EXERCISE DETAILS:
Copy everything from the line containing "#### **Required Changes**" down to the line containing "- Ride-Hail: GPS", keeping both of those lines and changing nothing.

DATASET EXCERPTS:
------------------------------

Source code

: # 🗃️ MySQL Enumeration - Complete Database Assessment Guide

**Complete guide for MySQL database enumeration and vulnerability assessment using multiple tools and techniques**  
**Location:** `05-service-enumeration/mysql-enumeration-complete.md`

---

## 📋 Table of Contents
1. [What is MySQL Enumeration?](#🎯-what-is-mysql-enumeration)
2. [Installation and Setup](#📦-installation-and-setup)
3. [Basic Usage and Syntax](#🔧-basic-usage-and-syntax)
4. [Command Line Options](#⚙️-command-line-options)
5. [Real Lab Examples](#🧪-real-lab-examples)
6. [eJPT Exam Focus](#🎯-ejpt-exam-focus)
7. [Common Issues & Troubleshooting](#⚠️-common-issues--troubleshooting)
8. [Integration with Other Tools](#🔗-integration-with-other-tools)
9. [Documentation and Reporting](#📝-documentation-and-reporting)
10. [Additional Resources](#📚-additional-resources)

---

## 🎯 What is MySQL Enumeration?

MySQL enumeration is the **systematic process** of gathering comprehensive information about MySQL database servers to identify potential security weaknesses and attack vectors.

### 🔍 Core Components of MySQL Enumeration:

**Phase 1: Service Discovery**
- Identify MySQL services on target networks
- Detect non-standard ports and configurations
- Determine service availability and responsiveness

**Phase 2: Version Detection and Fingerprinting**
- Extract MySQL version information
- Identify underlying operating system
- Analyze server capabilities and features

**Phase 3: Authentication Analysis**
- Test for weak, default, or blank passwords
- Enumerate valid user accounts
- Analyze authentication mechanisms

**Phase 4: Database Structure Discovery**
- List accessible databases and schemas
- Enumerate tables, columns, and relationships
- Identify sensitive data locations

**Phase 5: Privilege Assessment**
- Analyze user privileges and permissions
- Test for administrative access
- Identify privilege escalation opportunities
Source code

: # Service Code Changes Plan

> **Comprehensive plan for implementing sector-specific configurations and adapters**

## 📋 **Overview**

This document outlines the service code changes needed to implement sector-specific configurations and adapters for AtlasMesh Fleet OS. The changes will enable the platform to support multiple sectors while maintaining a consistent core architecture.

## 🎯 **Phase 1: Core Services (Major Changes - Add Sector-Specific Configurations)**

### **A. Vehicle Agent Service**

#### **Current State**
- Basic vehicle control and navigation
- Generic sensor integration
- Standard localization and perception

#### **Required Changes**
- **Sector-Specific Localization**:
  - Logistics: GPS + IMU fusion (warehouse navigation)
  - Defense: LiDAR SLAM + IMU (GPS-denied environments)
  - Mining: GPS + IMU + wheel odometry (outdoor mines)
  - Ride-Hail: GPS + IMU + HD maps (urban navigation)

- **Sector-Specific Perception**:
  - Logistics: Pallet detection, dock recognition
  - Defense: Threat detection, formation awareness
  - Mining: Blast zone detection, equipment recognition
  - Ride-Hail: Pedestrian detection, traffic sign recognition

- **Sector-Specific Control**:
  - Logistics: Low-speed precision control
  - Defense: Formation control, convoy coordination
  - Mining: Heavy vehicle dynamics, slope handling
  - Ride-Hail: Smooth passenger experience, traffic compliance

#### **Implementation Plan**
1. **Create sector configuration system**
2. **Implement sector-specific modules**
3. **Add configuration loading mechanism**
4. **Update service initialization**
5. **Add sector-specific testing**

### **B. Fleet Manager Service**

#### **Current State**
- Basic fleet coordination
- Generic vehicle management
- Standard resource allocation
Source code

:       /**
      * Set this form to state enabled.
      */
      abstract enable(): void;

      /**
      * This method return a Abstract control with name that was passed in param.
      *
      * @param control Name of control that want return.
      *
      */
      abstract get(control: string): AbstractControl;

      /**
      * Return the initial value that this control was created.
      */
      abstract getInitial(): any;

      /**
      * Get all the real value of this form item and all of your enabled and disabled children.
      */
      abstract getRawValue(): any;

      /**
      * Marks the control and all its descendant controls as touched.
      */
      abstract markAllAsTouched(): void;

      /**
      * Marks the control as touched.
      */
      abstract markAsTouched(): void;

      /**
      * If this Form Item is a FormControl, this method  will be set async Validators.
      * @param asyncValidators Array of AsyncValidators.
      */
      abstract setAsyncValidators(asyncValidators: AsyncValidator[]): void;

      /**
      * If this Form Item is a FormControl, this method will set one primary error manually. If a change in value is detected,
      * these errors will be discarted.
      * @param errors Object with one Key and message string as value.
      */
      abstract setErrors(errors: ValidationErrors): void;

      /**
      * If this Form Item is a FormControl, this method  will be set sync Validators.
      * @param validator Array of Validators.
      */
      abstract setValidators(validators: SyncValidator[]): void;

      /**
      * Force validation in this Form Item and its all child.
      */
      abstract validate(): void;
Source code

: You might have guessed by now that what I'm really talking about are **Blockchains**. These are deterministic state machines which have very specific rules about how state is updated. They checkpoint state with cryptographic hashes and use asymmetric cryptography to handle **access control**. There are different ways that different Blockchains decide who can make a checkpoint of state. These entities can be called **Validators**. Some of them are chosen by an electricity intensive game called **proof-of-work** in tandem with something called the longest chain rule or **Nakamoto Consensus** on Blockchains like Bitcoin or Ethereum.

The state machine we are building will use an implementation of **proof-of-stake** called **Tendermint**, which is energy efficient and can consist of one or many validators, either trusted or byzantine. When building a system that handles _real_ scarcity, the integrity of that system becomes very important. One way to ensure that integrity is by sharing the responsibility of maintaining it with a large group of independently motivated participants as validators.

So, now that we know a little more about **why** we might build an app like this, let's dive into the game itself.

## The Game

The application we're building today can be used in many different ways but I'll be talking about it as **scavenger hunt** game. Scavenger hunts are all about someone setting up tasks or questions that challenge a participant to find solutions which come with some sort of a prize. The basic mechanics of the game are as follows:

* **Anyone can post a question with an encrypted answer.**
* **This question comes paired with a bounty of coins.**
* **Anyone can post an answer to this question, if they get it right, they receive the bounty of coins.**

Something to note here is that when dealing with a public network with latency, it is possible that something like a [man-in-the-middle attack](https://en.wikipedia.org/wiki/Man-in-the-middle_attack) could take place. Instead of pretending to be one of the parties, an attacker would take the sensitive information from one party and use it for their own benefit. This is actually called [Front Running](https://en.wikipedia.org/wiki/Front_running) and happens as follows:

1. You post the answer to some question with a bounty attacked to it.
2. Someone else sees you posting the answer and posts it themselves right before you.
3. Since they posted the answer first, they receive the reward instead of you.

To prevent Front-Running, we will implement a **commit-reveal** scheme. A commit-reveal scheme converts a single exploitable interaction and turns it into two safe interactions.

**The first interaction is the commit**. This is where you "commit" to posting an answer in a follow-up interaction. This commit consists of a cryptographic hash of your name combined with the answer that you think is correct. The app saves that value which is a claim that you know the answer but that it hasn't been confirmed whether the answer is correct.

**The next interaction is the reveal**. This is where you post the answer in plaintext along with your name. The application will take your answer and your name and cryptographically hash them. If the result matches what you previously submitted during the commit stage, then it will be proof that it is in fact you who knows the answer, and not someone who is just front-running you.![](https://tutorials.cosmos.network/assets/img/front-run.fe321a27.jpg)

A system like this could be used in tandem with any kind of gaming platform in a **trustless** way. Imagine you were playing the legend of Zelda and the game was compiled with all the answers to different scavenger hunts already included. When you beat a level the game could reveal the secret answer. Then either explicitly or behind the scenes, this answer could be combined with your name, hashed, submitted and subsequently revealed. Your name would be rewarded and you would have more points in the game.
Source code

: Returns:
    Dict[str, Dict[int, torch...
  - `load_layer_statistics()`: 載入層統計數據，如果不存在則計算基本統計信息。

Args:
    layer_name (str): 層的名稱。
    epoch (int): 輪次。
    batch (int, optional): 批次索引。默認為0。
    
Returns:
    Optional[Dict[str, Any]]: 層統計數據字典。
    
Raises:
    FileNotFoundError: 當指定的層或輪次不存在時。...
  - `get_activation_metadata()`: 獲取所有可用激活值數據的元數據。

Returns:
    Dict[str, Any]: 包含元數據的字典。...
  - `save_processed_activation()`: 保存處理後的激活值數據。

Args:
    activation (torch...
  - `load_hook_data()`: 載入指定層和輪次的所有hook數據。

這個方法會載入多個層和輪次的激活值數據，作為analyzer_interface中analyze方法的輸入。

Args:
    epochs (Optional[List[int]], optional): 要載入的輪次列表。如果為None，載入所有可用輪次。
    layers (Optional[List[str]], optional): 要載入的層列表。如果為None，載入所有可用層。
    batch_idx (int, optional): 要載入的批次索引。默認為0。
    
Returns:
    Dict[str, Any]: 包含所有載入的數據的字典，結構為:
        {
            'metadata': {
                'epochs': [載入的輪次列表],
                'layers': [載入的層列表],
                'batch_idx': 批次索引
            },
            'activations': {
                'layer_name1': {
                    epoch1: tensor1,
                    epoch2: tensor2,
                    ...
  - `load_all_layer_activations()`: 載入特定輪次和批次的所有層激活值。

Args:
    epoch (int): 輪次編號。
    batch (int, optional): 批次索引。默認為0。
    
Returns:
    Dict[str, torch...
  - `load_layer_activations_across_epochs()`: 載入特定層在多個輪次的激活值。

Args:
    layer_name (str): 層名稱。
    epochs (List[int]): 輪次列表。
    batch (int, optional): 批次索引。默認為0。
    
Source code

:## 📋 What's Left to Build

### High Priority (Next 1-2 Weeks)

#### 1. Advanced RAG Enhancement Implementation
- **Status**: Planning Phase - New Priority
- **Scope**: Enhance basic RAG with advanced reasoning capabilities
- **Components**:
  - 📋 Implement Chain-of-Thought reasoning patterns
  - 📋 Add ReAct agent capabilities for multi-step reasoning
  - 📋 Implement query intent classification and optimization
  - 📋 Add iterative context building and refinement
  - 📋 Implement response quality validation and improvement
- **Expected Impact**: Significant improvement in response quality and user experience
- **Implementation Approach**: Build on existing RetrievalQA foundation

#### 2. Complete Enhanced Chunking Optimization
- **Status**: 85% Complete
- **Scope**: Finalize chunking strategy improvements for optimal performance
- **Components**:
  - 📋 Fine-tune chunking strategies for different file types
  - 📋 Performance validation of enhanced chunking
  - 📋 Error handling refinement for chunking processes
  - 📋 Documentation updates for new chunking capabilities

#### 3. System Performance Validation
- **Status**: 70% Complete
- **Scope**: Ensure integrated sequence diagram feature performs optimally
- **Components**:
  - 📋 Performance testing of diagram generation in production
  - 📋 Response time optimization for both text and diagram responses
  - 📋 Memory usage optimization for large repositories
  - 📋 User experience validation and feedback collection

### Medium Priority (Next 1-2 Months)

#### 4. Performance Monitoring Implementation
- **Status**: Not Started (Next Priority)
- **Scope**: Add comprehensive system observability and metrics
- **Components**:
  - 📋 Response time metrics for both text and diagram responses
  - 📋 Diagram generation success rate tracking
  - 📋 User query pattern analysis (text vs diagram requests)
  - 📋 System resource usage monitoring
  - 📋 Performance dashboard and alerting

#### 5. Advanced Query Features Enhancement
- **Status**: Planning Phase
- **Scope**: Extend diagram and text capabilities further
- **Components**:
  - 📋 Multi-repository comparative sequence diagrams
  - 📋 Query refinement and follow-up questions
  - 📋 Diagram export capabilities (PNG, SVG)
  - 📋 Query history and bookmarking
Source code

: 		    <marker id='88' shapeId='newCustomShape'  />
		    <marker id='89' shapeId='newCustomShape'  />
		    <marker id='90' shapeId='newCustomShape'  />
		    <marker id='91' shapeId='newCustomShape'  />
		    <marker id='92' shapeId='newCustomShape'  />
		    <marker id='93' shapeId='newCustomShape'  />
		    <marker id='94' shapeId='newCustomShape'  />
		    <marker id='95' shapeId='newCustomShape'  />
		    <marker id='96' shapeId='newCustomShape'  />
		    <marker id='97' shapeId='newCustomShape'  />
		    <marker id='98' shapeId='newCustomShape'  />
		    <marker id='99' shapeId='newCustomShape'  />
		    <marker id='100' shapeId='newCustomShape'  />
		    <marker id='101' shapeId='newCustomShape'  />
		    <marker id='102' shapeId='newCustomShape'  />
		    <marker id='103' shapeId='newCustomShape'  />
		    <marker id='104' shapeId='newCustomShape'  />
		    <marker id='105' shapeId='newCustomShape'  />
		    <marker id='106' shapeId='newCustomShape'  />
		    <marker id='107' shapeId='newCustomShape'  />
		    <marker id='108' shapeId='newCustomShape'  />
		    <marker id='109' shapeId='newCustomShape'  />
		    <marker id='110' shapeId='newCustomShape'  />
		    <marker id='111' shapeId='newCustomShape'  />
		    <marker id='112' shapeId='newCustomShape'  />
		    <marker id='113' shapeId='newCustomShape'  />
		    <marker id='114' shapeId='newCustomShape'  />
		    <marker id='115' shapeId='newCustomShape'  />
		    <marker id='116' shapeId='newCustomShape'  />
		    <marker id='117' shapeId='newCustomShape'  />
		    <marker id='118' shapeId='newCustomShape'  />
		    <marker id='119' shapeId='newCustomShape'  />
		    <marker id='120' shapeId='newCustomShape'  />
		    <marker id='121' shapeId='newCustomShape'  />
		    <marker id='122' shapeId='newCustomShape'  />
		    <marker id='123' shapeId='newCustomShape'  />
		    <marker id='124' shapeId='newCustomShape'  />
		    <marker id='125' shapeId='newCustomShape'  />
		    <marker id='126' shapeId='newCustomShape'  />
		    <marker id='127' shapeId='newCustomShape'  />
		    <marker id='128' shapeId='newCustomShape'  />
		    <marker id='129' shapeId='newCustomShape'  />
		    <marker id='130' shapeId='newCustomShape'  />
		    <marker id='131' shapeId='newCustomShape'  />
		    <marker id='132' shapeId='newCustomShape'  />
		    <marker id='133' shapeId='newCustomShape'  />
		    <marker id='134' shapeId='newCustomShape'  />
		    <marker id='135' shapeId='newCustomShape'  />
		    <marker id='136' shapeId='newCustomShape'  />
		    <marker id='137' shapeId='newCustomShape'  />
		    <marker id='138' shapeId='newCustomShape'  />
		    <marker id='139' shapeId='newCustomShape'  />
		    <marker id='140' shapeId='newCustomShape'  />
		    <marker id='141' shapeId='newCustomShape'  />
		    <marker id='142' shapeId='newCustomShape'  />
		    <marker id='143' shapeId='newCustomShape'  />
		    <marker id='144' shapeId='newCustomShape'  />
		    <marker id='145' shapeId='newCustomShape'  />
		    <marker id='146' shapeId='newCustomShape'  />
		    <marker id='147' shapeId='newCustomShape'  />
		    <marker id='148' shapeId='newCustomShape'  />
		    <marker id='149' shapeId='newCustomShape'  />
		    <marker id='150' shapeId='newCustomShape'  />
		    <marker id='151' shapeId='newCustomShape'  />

------------------------------

TASK SOLUTION:
#### **Required Changes**
- **Sector-Specific Localization**:
  - Logistics: GPS + IMU fusion (warehouse navigation)
  - Defense: LiDAR SLAM + IMU (GPS-denied environments)
  - Mining: GPS + IMU + wheel odometry (outdoor mines)
  - Ride-Hail: GPS + IMU + HD maps (urban navigation)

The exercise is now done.